# WHAT THE TASK ASKS
Find the line in the entries below that contains "listo para usar (usado)". Repeat it exactly, and every line after it through the line that contains "una oferta implica".

----

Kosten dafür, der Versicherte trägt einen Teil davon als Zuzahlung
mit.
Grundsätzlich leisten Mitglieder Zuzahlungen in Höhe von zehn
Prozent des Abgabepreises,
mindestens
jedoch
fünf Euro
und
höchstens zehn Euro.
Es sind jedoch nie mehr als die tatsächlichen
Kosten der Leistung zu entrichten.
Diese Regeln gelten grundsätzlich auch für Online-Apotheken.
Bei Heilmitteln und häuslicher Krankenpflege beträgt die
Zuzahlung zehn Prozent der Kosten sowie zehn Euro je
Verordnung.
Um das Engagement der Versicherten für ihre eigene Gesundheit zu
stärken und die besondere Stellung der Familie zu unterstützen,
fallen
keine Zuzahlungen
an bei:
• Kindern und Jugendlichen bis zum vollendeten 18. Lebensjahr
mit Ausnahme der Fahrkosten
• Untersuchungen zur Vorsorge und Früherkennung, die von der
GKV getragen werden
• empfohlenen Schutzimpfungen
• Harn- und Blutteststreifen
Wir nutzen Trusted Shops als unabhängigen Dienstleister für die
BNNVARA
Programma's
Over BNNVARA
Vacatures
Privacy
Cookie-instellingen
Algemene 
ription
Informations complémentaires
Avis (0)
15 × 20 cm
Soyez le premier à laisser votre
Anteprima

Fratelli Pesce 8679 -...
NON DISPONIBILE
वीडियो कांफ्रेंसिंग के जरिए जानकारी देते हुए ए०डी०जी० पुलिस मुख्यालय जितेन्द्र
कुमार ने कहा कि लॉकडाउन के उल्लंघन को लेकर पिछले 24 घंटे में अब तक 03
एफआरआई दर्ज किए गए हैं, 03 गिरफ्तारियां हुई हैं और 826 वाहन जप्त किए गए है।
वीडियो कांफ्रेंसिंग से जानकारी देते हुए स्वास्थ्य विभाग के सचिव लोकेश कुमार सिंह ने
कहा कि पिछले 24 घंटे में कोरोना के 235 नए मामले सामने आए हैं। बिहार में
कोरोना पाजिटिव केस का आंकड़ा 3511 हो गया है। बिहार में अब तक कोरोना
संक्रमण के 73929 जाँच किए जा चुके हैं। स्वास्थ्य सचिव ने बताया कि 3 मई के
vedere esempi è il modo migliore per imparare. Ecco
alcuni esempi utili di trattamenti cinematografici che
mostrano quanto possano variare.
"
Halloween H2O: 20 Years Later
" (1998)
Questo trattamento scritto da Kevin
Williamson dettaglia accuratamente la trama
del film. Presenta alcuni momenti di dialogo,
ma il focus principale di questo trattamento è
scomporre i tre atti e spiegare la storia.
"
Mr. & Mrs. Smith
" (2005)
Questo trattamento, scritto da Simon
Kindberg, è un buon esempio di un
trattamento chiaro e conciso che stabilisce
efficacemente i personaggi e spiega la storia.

----

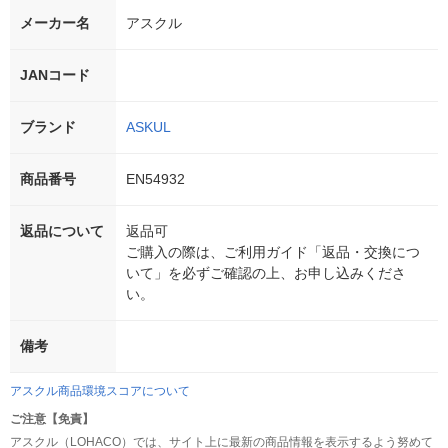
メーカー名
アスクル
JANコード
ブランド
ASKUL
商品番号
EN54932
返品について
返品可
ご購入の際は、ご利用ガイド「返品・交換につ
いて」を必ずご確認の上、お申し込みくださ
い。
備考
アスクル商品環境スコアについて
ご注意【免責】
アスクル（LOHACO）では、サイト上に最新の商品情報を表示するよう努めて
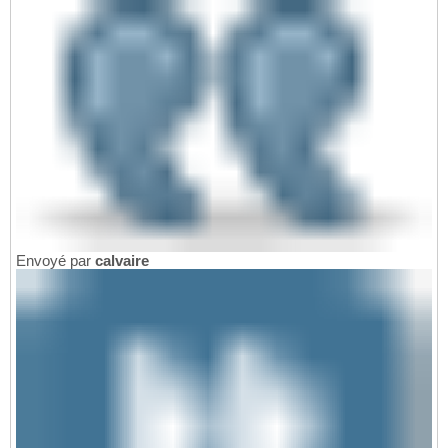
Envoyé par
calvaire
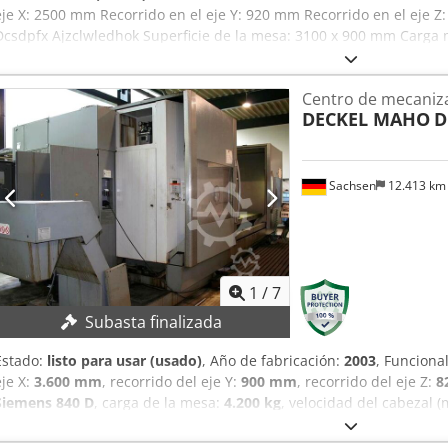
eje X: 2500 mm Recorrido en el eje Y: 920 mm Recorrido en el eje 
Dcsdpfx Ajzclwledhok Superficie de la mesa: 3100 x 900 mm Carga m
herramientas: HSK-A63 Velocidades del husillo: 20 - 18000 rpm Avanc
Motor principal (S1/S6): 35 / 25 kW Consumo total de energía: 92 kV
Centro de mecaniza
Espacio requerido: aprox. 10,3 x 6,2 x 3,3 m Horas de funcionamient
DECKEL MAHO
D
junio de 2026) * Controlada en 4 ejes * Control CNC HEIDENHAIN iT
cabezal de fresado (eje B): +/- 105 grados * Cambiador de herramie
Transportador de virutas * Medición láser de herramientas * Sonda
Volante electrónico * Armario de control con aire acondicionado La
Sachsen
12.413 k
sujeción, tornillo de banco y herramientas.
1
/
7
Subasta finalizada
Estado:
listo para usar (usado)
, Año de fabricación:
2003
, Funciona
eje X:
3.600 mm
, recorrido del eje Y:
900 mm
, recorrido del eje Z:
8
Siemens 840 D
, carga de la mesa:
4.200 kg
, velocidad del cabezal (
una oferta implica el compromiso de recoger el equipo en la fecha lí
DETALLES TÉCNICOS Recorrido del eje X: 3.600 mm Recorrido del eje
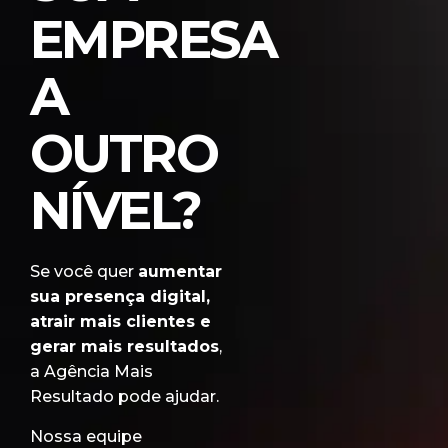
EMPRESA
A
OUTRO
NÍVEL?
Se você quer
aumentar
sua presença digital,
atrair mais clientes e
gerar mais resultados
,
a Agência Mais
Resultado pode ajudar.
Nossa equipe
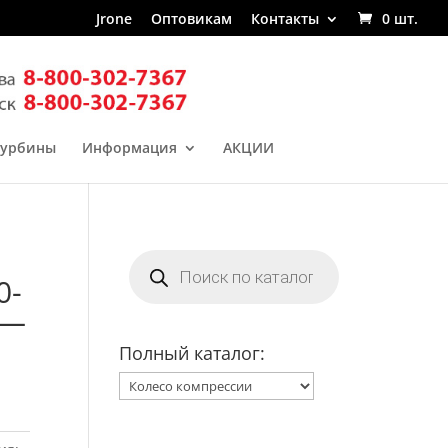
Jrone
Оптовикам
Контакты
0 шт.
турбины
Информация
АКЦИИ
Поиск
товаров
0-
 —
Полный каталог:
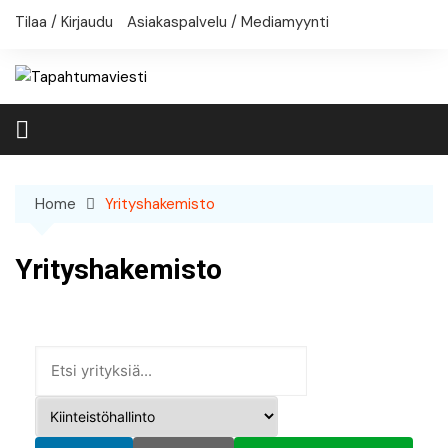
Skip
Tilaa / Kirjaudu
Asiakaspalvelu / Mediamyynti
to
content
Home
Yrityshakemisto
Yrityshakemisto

----

# EXERCISE ANSWER
listo para usar (usado)
, Año de fabricación:
2003
, Funciona
eje X:
3.600 mm
, recorrido del eje Y:
900 mm
, recorrido del eje Z:
8
Siemens 840 D
, carga de la mesa:
4.200 kg
, velocidad del cabezal (
una oferta implica el compromiso de recoger el equipo en la fecha lí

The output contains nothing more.